Re: Is NVDA colourblind?


The default dictionary reads items when you are reading in a way that doesn't go letter by letter.  You generally wouldn't want letter by letter reading to have the dictionary do anything, you read letter by letter to see exactly what is on the page, character by character. 
Also, I doubt the default dictionary sees an item in full unless it is only one character when reading by character.  If you have told the dictionary to pronounce data as datuh, with a short a, moving character by character wouldn't present the full word to the speech dictionary.  That is my assumption.

----- Original Message -----
Sent: Sunday, July 15, 2018 3:07 PM
Subject: [nvda] Is NVDA colourblind?

Hello all,

I'm curious whether NVDA is colour blind. I have noticed this with two emoticons now, both of them involving hearts.

This one, ❤️, is spoken as "heavy black heart" and this one, ♥, as "black heart"

Having consulted sighted friends I have now described them as red heart in my NVDA default dictionary, but is this an NVDA glitch? I initially assumed it was a Facebook glitch because it was only there where I noticed the first one, but today I am reading a poetry book with one poem that is titled I ♥ NY in both the PDF and the text file I coppied the text into.

When I move word by word or use read line or say all I hear what I have programmed into the dictionary, but if I go character by character then I hear the black heart version.

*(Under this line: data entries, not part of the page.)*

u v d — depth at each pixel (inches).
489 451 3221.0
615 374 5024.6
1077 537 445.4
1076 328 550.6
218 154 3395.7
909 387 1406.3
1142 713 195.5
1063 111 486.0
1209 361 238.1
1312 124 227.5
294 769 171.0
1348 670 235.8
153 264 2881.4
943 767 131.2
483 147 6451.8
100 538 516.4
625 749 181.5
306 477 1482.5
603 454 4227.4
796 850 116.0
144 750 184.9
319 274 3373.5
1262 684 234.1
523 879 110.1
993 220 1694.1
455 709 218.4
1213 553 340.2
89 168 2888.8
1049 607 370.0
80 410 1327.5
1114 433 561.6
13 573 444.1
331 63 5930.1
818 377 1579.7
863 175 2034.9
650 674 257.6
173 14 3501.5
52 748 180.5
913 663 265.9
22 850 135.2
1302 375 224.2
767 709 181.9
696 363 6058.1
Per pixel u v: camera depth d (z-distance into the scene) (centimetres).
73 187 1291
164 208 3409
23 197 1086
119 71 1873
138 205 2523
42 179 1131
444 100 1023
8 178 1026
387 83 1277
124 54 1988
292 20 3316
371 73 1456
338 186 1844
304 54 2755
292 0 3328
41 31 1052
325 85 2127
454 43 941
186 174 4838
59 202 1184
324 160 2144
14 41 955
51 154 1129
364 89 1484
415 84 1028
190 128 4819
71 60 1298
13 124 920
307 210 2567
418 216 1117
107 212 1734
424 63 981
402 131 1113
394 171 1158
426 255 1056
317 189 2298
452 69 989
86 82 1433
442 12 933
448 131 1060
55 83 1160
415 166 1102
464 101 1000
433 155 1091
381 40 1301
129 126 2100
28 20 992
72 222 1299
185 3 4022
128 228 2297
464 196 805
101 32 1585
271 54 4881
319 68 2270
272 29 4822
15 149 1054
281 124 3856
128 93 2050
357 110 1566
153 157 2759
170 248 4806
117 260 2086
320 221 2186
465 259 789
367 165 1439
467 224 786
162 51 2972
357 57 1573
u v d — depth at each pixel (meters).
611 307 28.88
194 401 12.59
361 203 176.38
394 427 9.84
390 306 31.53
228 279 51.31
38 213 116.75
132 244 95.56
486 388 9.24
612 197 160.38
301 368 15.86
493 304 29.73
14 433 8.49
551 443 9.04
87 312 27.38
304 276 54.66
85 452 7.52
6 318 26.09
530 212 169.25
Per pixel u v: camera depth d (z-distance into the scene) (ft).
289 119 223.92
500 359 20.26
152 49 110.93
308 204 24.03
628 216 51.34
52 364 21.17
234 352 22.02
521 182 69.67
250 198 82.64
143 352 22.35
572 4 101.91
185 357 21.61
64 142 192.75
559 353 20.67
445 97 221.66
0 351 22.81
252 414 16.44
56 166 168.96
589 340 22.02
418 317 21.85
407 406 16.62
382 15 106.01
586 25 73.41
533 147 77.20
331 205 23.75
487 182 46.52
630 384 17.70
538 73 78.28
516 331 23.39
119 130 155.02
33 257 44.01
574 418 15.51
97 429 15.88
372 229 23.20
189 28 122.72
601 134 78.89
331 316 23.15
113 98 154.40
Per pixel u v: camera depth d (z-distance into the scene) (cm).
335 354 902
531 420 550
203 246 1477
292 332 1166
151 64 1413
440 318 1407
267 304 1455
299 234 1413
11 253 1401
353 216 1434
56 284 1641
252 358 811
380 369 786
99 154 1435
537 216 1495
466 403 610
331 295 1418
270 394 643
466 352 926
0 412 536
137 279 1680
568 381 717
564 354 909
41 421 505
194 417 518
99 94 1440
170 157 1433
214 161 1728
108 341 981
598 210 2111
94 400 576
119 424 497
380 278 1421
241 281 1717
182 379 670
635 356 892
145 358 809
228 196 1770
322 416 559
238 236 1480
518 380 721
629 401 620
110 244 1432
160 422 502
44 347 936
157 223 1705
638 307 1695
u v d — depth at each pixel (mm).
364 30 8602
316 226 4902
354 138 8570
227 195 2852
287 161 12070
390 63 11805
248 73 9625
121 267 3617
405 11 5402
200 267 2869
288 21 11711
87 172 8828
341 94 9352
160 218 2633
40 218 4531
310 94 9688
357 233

I do currently have Chris Leo's Emoticons addin enabled, but didn't when I first heard the heavy black heart emoticon. The addin has not changed anything about the description of heavy black heart and I suspect it wouldn't change anything about the black heart if I uninstalled the addin.

Most of the time I don't care enough to check with a sighted person whether the emoticon that is described does indeed resample what NVDA describes it as, but with things like a black heart, which to me implied love in a sad situation such as after a death, it can be rather unsettling to learn that the emoticon is not as described. It was exactly that situation where I discovered the incorrect description. One of my friends used waht NVDA described to me as a heavy black heart and, when I asked whether the black heart was an indication of sadness, she told me that it was in fact a red heart.